→ **What you need to do**: From the first line to the last, copy the listing exactly and omit the images.

→ **Data provided**:
----

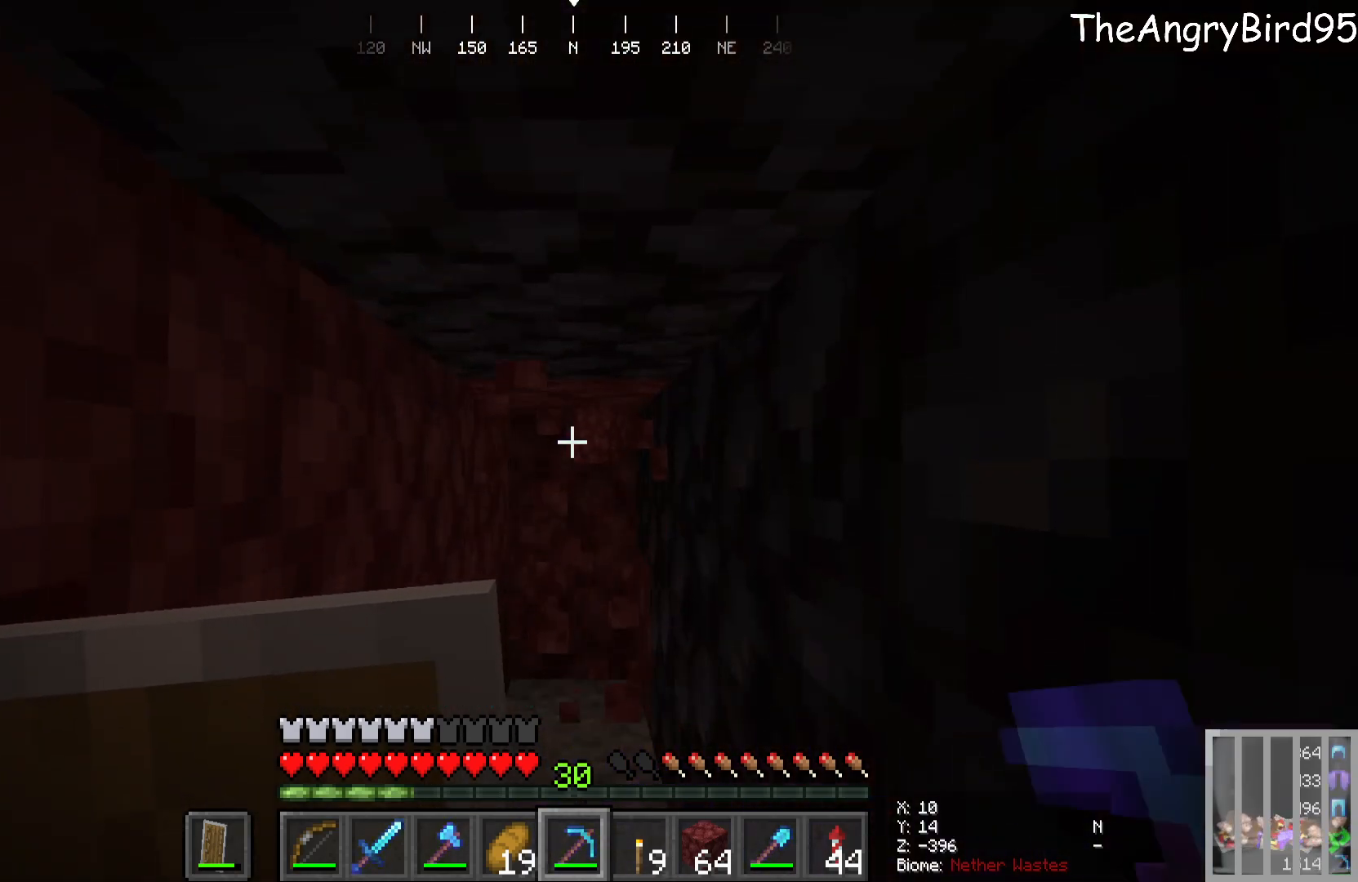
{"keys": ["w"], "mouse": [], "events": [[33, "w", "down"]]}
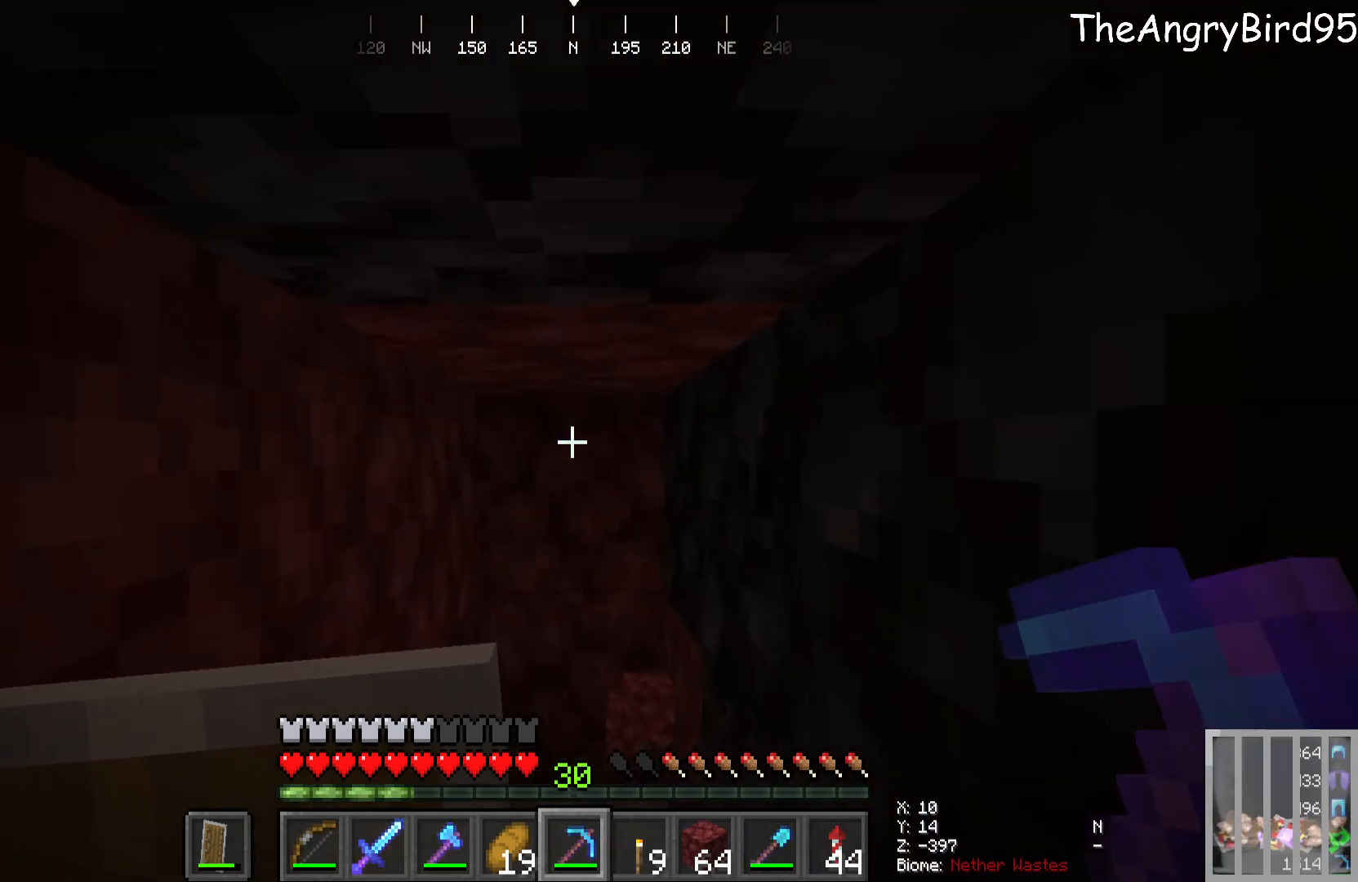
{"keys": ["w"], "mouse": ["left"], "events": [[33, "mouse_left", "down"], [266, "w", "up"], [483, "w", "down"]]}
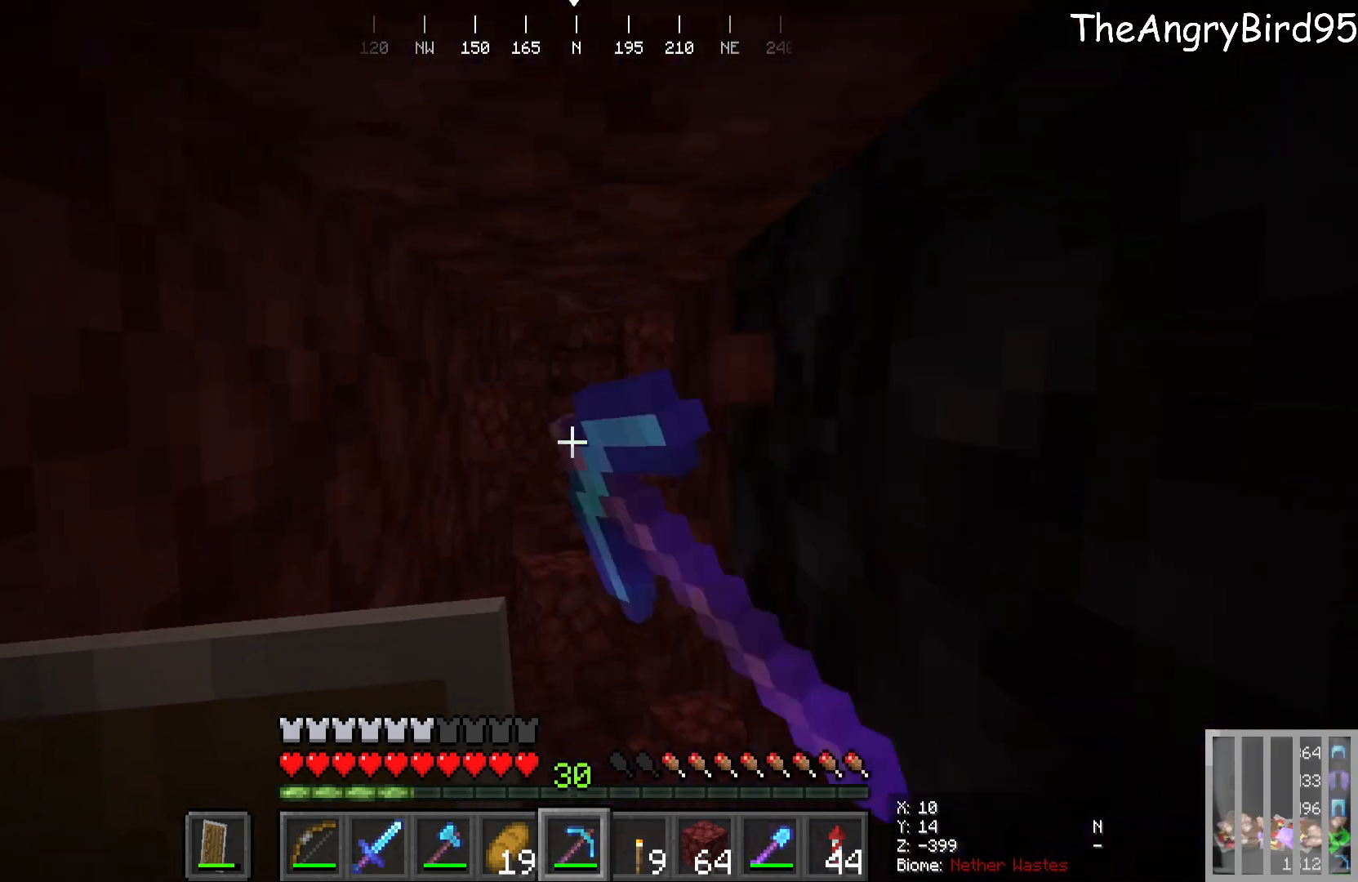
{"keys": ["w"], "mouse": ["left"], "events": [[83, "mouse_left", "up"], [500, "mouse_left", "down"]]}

----

→ **Worked solution**:
{"keys": ["w"], "mouse": [], "events": [[33, "w", "down"]]}
{"keys": ["w"], "mouse": ["left"], "events": [[33, "mouse_left", "down"], [266, "w", "up"], [483, "w", "down"]]}
{"keys": ["w"], "mouse": ["left"], "events": [[83, "mouse_left", "up"], [500, "mouse_left", "down"]]}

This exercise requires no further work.